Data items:
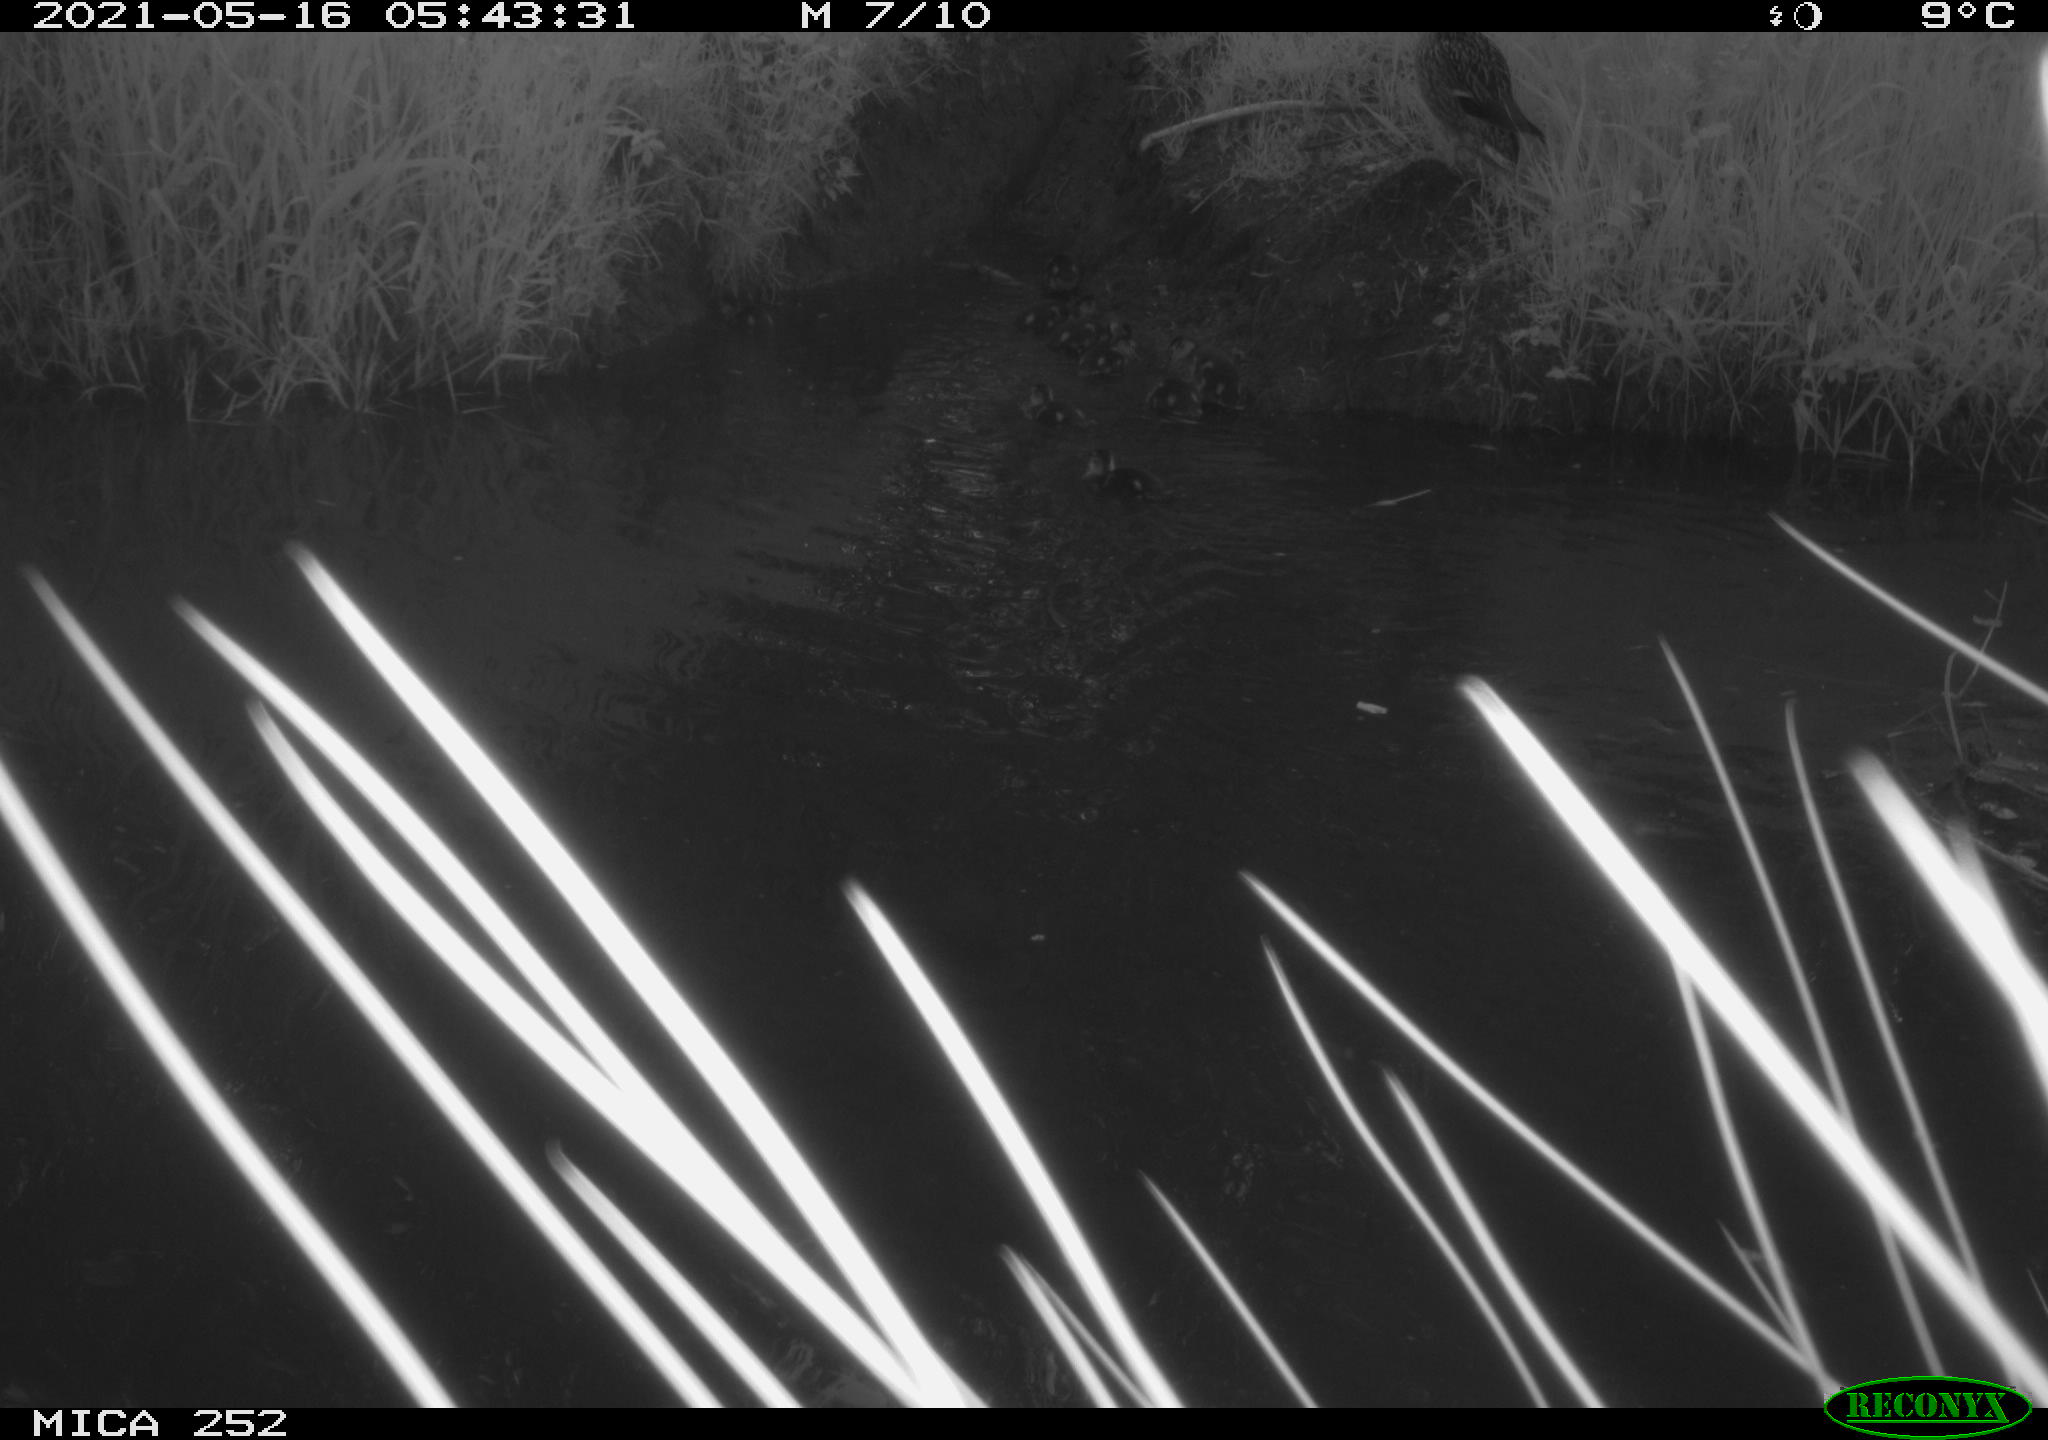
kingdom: Animalia
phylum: Chordata
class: Aves
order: Anseriformes
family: Anatidae
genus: Anas
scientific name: Anas platyrhynchos
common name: Mallard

• What you should do
Return every line of the material above word for word, leaving out the pictures.

• Exercise result
kingdom: Animalia
phylum: Chordata
class: Aves
order: Anseriformes
family: Anatidae
genus: Anas
scientific name: Anas platyrhynchos
common name: Mallard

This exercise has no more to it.